Your health insurance company is required by law to help cover the costs associated with drug and alcohol rehab, and many of these companies will even cover these costs completely. This should come as a great relief to you if you were worried about how you would pay for it out of your own pocket. In fact, for many ambulance attendants, the cost of substance abuse treatment is what keeps most of them from even getting information about rehab.

It's easy to find out how much your health insurance company will pay toward your drug and alcohol rehab. At Northpoint Recovery, we would be happy to verify your insurance for you so that you know exactly how much – if anything – you would need to pay on your own.

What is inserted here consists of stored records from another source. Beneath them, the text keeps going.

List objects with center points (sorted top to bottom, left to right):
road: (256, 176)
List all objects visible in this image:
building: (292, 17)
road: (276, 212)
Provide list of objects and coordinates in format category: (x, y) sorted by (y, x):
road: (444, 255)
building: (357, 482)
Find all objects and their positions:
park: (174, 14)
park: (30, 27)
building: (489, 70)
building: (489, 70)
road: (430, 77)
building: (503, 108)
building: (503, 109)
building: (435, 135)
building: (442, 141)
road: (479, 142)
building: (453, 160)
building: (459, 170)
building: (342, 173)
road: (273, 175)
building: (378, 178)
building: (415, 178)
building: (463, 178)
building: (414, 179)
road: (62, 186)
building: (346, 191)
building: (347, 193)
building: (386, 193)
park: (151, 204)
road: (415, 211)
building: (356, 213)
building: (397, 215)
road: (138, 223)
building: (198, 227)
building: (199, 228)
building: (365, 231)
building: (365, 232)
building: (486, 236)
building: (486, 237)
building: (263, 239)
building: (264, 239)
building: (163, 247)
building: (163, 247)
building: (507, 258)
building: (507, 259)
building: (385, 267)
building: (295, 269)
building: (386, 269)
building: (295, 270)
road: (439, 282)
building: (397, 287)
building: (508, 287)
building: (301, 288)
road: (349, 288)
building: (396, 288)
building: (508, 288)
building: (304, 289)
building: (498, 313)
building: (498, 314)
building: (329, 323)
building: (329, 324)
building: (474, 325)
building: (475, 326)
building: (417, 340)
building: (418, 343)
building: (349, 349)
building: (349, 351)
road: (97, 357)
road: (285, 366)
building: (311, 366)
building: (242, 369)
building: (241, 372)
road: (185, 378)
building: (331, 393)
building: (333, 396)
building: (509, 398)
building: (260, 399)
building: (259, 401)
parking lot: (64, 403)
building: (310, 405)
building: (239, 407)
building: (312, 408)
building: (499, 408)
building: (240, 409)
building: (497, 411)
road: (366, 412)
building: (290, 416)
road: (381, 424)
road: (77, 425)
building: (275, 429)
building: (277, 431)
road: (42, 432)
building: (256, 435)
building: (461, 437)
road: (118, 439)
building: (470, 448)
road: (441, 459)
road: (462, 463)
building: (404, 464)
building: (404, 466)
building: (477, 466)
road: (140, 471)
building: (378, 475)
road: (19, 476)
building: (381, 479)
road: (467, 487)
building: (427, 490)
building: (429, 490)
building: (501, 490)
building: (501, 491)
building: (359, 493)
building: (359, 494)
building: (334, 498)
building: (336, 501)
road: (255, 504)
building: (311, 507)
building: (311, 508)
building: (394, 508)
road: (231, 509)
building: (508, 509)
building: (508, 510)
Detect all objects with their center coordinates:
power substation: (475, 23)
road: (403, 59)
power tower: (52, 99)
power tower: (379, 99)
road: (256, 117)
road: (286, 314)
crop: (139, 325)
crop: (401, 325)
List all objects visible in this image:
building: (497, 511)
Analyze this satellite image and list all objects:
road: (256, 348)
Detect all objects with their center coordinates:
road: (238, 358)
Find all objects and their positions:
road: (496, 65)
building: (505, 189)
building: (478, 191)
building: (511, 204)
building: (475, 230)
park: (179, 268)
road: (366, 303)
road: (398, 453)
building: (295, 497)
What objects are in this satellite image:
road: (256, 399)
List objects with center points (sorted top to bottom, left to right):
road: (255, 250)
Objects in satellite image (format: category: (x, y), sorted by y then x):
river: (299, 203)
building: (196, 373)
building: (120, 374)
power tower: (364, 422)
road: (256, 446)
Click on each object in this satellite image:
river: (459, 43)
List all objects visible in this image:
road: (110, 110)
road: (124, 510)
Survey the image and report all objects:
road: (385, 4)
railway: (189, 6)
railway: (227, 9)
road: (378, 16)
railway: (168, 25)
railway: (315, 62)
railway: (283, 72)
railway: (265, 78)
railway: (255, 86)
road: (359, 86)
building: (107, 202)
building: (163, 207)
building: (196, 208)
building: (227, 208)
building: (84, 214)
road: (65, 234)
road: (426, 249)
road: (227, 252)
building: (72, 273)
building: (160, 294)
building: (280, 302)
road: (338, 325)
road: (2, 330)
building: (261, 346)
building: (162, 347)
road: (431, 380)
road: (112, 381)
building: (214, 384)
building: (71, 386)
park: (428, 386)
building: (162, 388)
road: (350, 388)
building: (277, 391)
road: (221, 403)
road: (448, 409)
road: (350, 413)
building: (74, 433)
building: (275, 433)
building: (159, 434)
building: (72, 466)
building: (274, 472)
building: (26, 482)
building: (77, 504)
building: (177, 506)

Substance Abuse Treatment for Paramedics at Northpoint Recovery

If you're an EMT with an addiction, it's so important for you to know that you're not alone in your struggles. The very nature of your job puts you at a high risk for drug and alcohol dependence, and there are so many others who are battling it the same way you are. The general public may feel that you should be able to resist the urge to turn to substances as a way to cope with the stress you endure on a daily basis, but the truth is that your addiction is a disease that needs to be treated. It is not something that you've chosen for yourself.

At Northpoint Recovery, our goal is for you to get the help you need so that you can go on to have a full and promising career. We have seen so many medical professionals walk through our doors in need of addiction treatment, and it is certainly a field that has endured a great deal of shame from the public whenever one of its members is suffering from an addiction to drugs or alcohol. We seek to end that, and we want nothing more that to be able to assist you with overcoming your addiction.